_DIRECTIONS_: I'd ask you to write out the lines below exactly, with no images.

_Page segmentation data_:
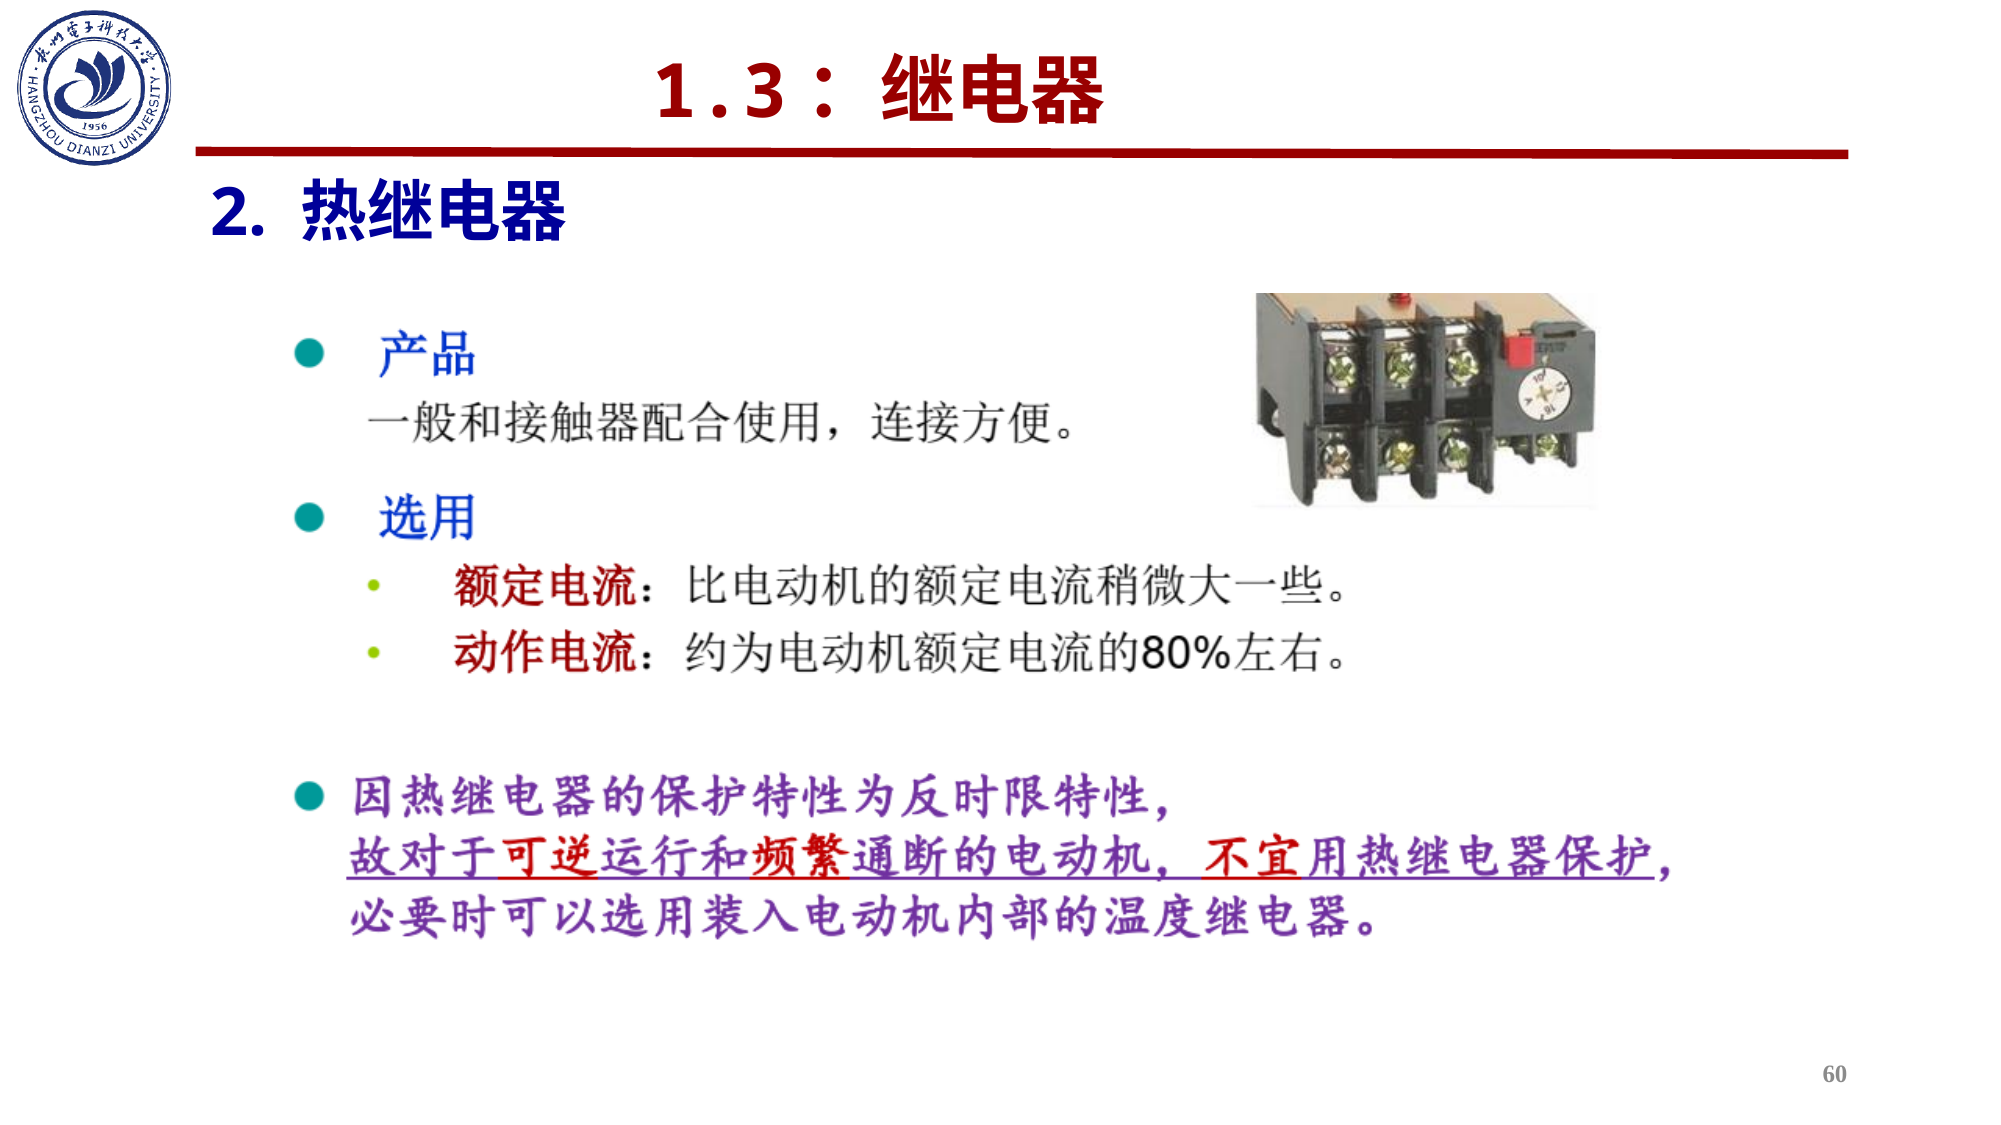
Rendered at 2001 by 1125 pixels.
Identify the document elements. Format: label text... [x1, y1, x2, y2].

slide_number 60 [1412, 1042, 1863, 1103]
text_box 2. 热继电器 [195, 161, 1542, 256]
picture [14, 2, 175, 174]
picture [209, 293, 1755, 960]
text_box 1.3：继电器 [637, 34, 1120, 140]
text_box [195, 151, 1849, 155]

_TASK SOLUTION_:
Rendered at 2001 by 1125 pixels.
Identify the document elements. Format: label text... [x1, y1, x2, y2].

slide_number 60 [1412, 1042, 1863, 1103]
text_box 2. 热继电器 [195, 161, 1542, 256]
picture [14, 2, 175, 174]
picture [209, 293, 1755, 960]
text_box 1.3：继电器 [637, 34, 1120, 140]
text_box [195, 151, 1849, 155]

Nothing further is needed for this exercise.